------ Data provided
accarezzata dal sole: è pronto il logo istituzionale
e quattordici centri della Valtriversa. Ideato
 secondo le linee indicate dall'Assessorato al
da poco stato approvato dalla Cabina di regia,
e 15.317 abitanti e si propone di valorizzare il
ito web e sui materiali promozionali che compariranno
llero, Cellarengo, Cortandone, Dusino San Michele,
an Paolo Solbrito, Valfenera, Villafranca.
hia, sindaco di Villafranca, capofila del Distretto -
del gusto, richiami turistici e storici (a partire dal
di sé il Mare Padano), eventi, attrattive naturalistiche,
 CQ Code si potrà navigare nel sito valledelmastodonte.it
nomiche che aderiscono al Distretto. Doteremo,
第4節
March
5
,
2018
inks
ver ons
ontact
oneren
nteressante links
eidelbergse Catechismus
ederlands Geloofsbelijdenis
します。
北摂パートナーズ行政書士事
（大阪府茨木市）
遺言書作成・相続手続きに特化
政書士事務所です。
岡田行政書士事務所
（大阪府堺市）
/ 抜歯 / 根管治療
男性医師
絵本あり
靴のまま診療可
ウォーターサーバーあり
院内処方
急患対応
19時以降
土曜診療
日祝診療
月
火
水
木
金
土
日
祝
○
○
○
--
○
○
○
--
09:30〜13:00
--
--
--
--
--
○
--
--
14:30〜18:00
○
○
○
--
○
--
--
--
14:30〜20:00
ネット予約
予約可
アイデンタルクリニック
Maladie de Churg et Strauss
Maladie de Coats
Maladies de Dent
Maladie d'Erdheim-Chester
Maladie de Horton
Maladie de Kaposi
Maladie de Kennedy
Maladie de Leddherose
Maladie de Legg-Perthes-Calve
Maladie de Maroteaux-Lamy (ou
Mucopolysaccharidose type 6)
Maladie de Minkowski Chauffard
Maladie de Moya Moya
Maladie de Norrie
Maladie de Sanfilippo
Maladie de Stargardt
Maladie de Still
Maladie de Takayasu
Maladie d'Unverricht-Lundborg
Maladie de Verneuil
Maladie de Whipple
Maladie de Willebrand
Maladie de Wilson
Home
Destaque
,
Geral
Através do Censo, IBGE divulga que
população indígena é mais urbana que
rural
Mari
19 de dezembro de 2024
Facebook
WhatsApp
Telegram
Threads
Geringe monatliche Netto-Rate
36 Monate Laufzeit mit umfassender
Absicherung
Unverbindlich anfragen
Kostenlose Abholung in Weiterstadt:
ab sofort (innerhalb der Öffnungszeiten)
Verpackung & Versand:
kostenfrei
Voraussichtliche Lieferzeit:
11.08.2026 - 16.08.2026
------------
▶ **Exercise requirements**
Could you reproduce all the records exactly?

▶ **Task answer**
accarezzata dal sole: è pronto il logo istituzionale
e quattordici centri della Valtriversa. Ideato
 secondo le linee indicate dall'Assessorato al
da poco stato approvato dalla Cabina di regia,
e 15.317 abitanti e si propone di valorizzare il
ito web e sui materiali promozionali che compariranno
llero, Cellarengo, Cortandone, Dusino San Michele,
an Paolo Solbrito, Valfenera, Villafranca.
hia, sindaco di Villafranca, capofila del Distretto -
del gusto, richiami turistici e storici (a partire dal
di sé il Mare Padano), eventi, attrattive naturalistiche,
 CQ Code si potrà navigare nel sito valledelmastodonte.it
nomiche che aderiscono al Distretto. Doteremo,
第4節
March
5
,
2018
inks
ver ons
ontact
oneren
nteressante links
eidelbergse Catechismus
ederlands Geloofsbelijdenis
します。
北摂パートナーズ行政書士事
（大阪府茨木市）
遺言書作成・相続手続きに特化
政書士事務所です。
岡田行政書士事務所
（大阪府堺市）
/ 抜歯 / 根管治療
男性医師
絵本あり
靴のまま診療可
ウォーターサーバーあり
院内処方
急患対応
19時以降
土曜診療
日祝診療
月
火
水
木
金
土
日
祝
○
○
○
--
○
○
○
--
09:30〜13:00
--
--
--
--
--
○
--
--
14:30〜18:00
○
○
○
--
○
--
--
--
14:30〜20:00
ネット予約
予約可
アイデンタルクリニック
Maladie de Churg et Strauss
Maladie de Coats
Maladies de Dent
Maladie d'Erdheim-Chester
Maladie de Horton
Maladie de Kaposi
Maladie de Kennedy
Maladie de Leddherose
Maladie de Legg-Perthes-Calve
Maladie de Maroteaux-Lamy (ou
Mucopolysaccharidose type 6)
Maladie de Minkowski Chauffard
Maladie de Moya Moya
Maladie de Norrie
Maladie de Sanfilippo
Maladie de Stargardt
Maladie de Still
Maladie de Takayasu
Maladie d'Unverricht-Lundborg
Maladie de Verneuil
Maladie de Whipple
Maladie de Willebrand
Maladie de Wilson
Home
Destaque
,
Geral
Através do Censo, IBGE divulga que
população indígena é mais urbana que
rural
Mari
19 de dezembro de 2024
Facebook
WhatsApp
Telegram
Threads
Geringe monatliche Netto-Rate
36 Monate Laufzeit mit umfassender
Absicherung
Unverbindlich anfragen
Kostenlose Abholung in Weiterstadt:
ab sofort (innerhalb der Öffnungszeiten)
Verpackung & Versand:
kostenfrei
Voraussichtliche Lieferzeit:
11.08.2026 - 16.08.2026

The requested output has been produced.